Generate a sample of size 20 according from the following dgp. The two regressors are generated by \(x_{1} \sim \chi^{2}(4)-4\) and \(x_{2} \sim 3.5+\mathcal{U}[1,2]\); the error is from a mixture of normals with \(u \sim \mathcal{N}[0,25]\) with probability 0.3 and \(u \sim \mathcal{N}[0,5]\) with probability 0.7 ; and the dependent variable is \(y=1.3 x_{1}+0.7 x_{2}+0.5 u\).

(a) Estimate by OLS the model \(y=\beta_{0}+\beta_{1} x_{1}+\beta_{2} x_{2}+u\).

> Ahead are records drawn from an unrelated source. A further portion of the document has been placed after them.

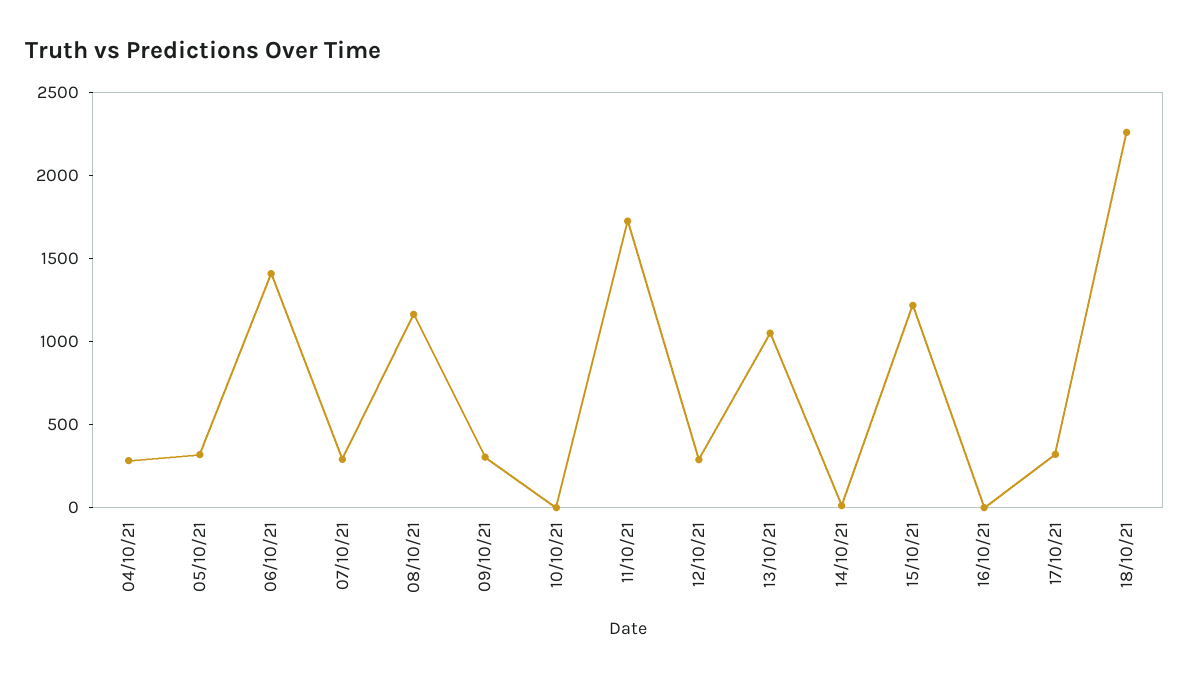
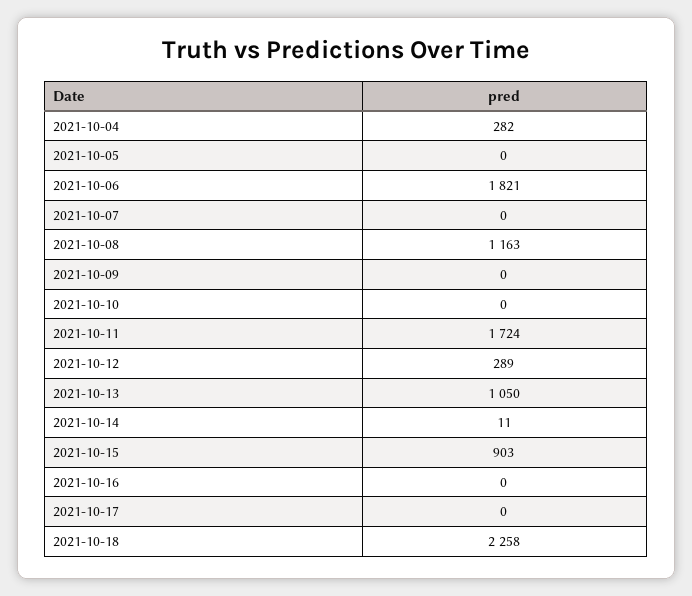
05/10/21: 300 -> 0
06/10/21: 1400 -> 1821
07/10/21: 300 -> 0
09/10/21: 300 -> 0
15/10/21: 1200 -> 903
17/10/21: 300 -> 0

(b) Suppose we are interested in estimating the quantity \(\gamma=\beta_{1}+\beta_{2}^{2}\) from the data. Use the least-squares estimates to estimate this quantity. Use the delta method to obtain approximate standard error for this function.

(c) Then estimate the standard error of \(\widehat{\gamma}\) using a paired bootstrap. Compare this to se \([\widehat{\gamma}]\) from part

(b) and explain the difference. For the bootstrap use \(B=25\) and \(B=200\).

(d) Now test \(H_{0}: \gamma=1.0\) at level 0.05 using a paired bootstrap with \(B=999\). Perform bootstrap tests without and with asymptotic refinement.